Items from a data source

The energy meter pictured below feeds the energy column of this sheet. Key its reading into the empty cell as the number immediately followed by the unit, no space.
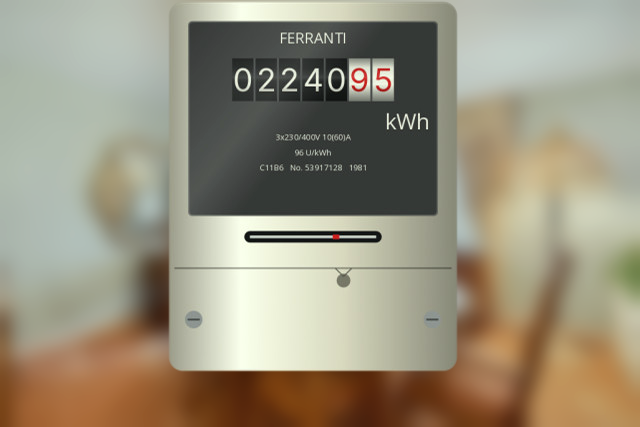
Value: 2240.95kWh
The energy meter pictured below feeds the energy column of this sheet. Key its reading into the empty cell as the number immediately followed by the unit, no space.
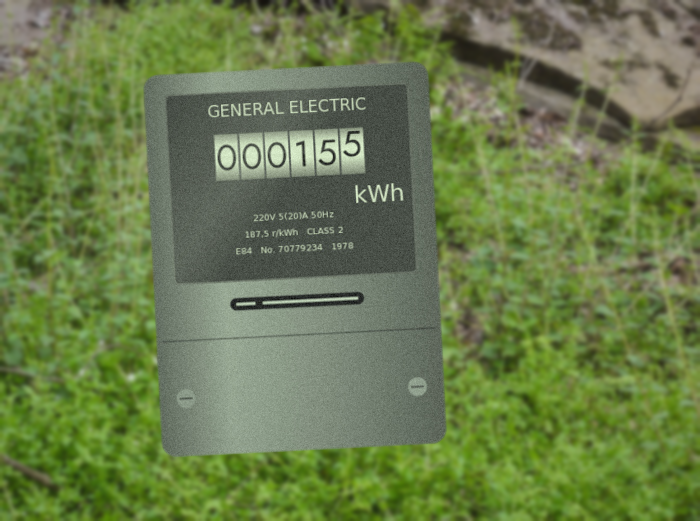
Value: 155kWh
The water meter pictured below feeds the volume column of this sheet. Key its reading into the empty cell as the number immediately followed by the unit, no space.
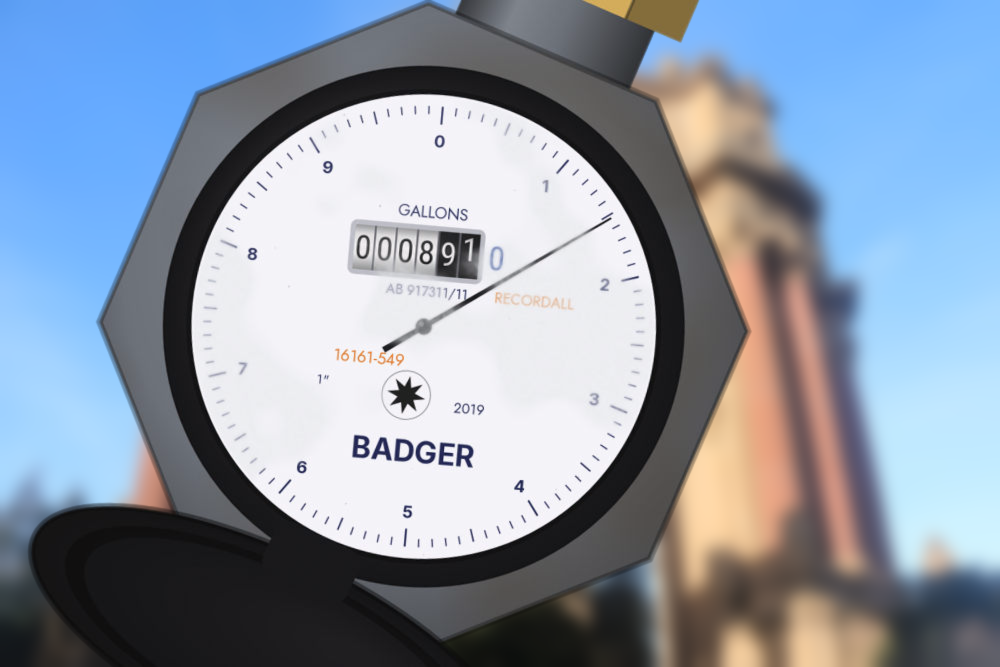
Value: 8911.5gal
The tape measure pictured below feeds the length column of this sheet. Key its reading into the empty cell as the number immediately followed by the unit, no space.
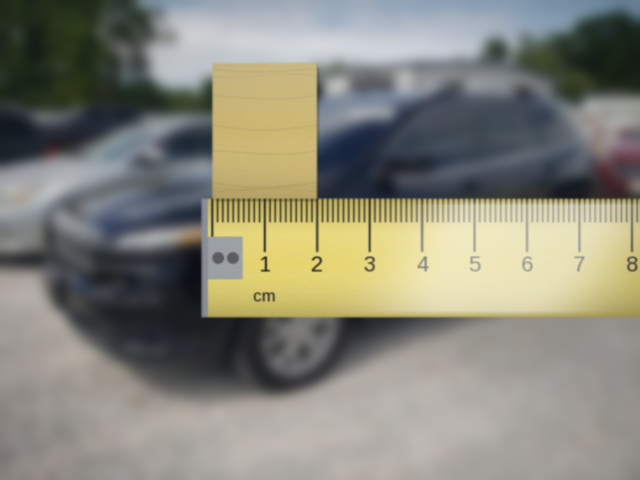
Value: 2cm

→ Exercise directions
Write out every line of the records above again, word for word, and leave the pictures out of your answer.

→ Answer box
The energy meter pictured below feeds the energy column of this sheet. Key its reading into the empty cell as the number immediately followed by the unit, no space.
Value: 2240.95kWh
The energy meter pictured below feeds the energy column of this sheet. Key its reading into the empty cell as the number immediately followed by the unit, no space.
Value: 155kWh
The water meter pictured below feeds the volume column of this sheet. Key its reading into the empty cell as the number immediately followed by the unit, no space.
Value: 8911.5gal
The tape measure pictured below feeds the length column of this sheet. Key its reading into the empty cell as the number immediately followed by the unit, no space.
Value: 2cm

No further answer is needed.